Where the string "Today" occurs in a line of the entries below, copy that line.
*** Opening of INPUT FOR THIS TASK ***
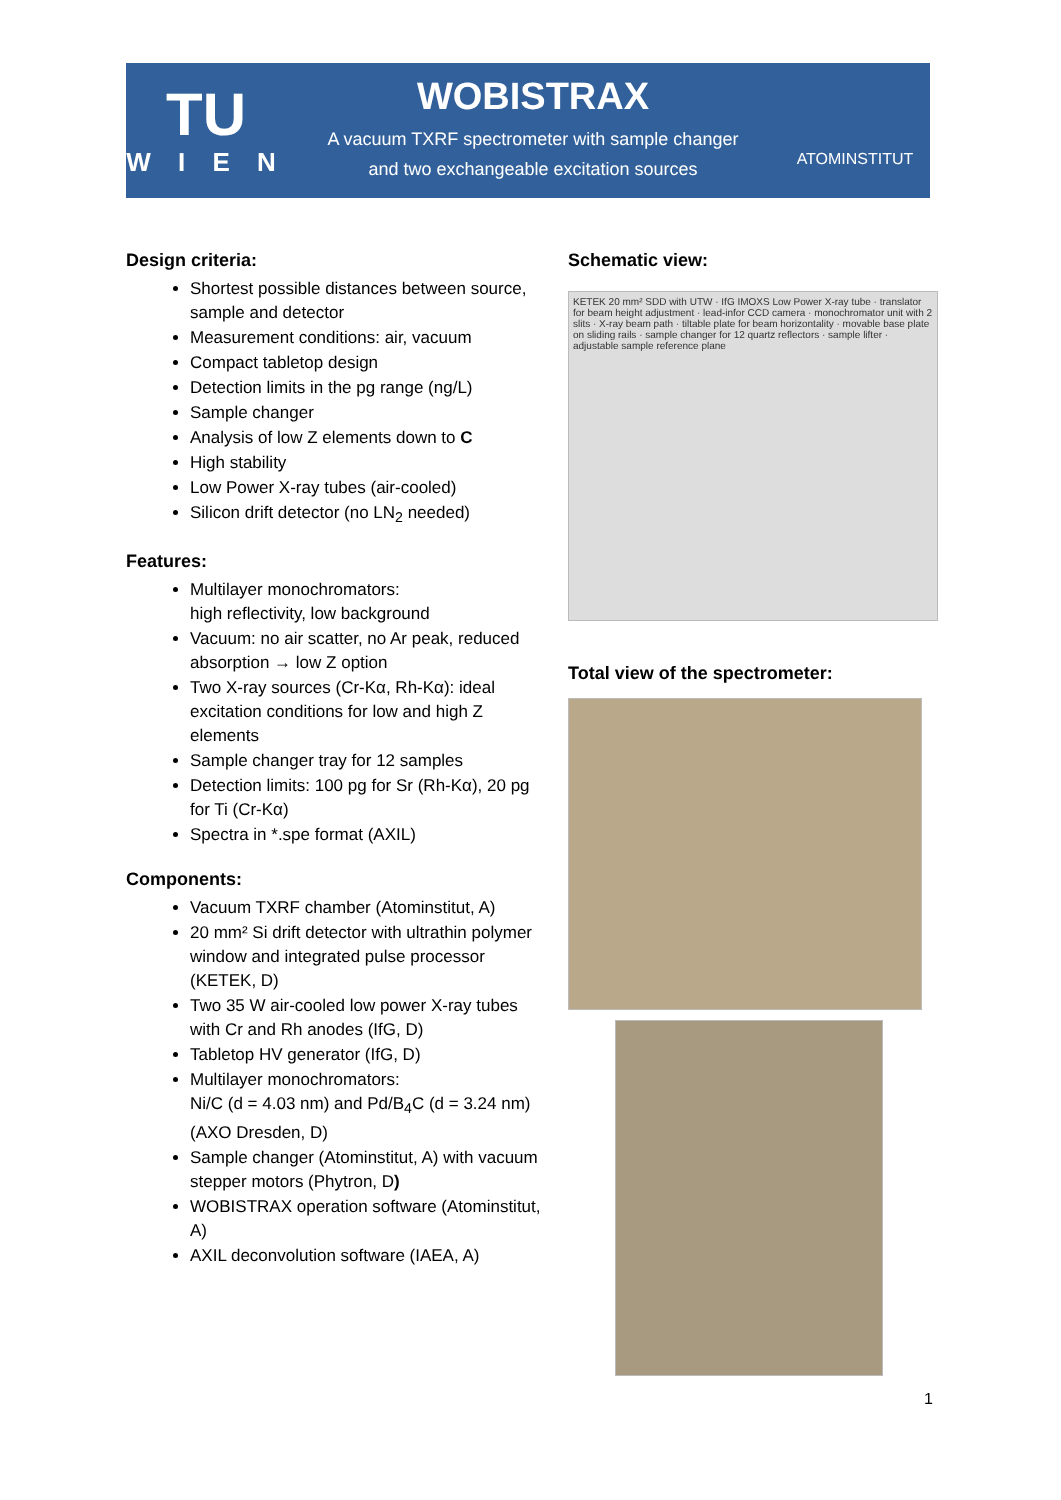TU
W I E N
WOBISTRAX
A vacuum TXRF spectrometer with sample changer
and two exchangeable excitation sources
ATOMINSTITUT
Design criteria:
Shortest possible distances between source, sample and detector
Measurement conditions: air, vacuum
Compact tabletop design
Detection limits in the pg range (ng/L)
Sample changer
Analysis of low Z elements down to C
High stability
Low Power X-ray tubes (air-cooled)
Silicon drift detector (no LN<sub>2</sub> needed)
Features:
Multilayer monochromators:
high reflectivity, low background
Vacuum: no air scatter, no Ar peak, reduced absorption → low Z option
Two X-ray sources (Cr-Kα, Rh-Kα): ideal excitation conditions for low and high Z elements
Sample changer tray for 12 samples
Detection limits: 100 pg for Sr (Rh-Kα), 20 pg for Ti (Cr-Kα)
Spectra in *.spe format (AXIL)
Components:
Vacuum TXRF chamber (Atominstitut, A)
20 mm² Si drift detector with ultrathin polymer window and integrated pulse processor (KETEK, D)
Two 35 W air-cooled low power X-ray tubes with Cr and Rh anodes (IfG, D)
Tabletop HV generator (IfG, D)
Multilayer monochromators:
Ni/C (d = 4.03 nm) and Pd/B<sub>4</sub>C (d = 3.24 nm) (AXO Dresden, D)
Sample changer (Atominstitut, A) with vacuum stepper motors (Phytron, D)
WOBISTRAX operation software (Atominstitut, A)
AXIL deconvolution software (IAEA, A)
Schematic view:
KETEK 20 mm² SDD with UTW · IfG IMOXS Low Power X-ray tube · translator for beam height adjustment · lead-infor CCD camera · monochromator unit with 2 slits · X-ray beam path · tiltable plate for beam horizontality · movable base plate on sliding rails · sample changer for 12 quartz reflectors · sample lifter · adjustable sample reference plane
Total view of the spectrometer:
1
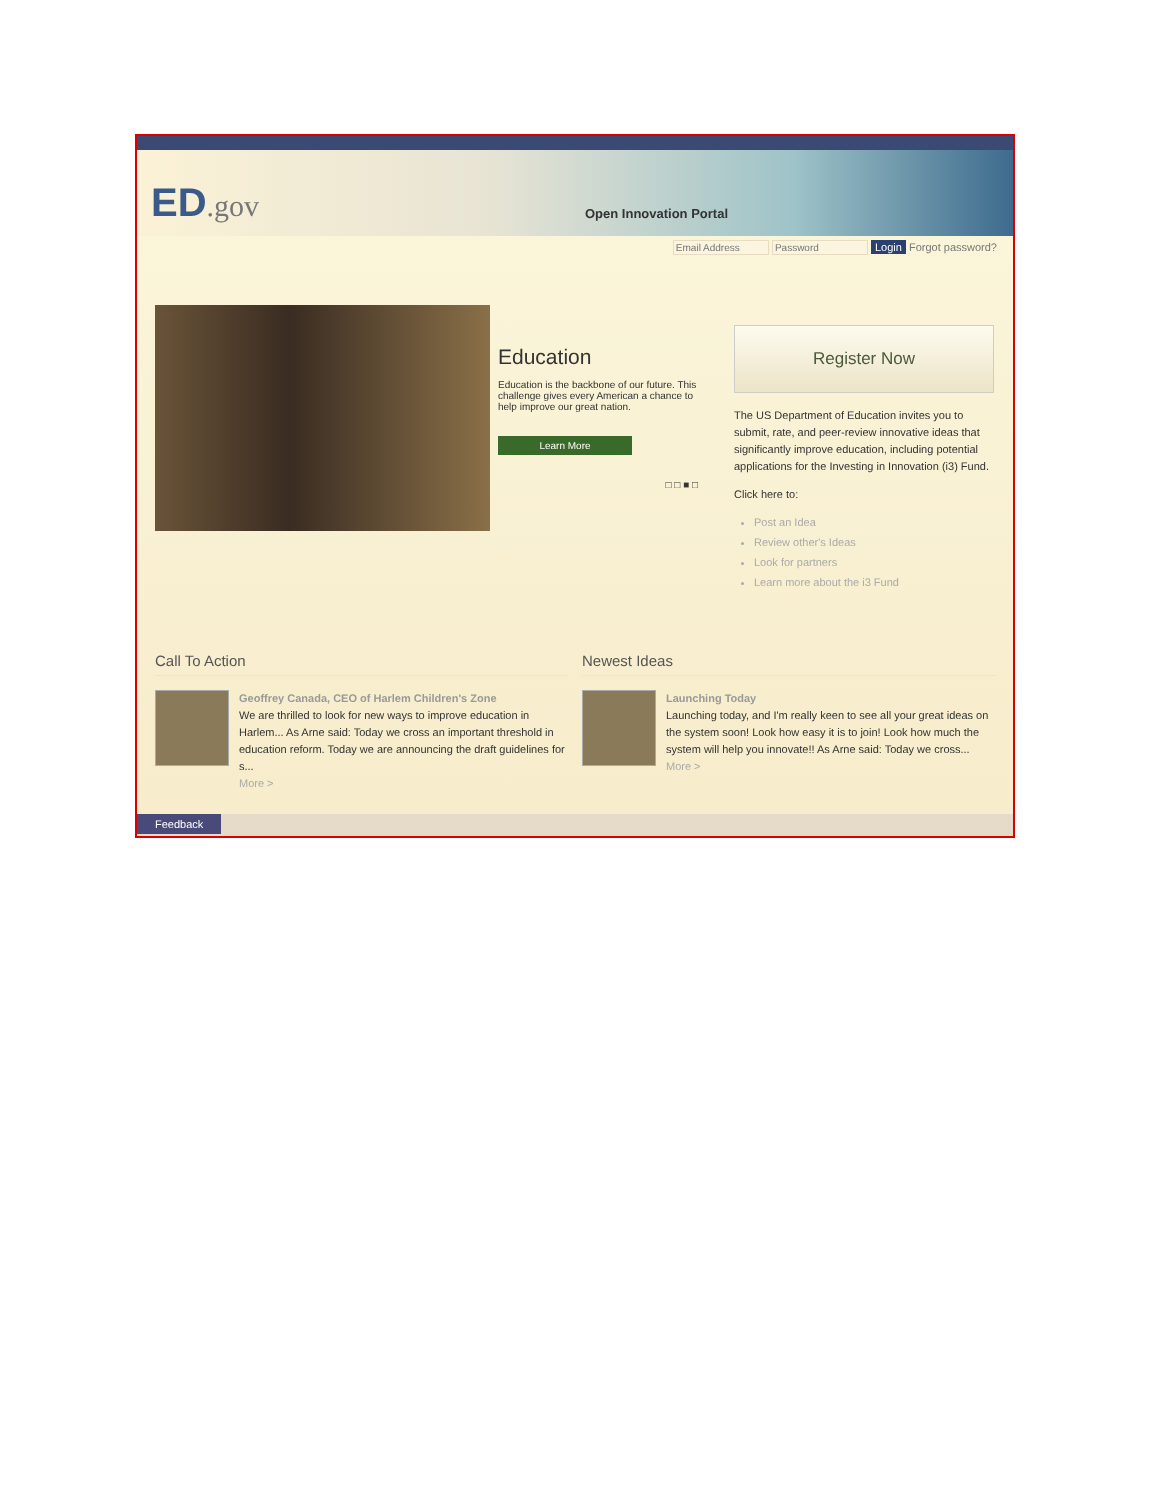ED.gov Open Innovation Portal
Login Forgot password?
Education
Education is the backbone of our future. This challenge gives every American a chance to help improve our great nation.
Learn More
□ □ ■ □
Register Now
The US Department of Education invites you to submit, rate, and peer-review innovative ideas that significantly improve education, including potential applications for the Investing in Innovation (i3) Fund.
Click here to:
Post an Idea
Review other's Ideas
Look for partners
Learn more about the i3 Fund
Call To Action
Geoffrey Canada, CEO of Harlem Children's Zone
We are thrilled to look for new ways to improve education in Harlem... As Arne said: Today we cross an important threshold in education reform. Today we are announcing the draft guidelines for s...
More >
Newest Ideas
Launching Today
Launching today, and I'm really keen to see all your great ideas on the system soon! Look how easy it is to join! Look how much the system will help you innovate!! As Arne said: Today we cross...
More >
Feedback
*** Close of INPUT FOR THIS TASK ***
TASK SOLUTION:
We are thrilled to look for new ways to improve education in Harlem... As Arne said: Today we cross an important threshold in education reform. Today we are announcing the draft guidelines for s...
Launching Today
Launching today, and I'm really keen to see all your great ideas on the system soon! Look how easy it is to join! Look how much the system will help you innovate!! As Arne said: Today we cross...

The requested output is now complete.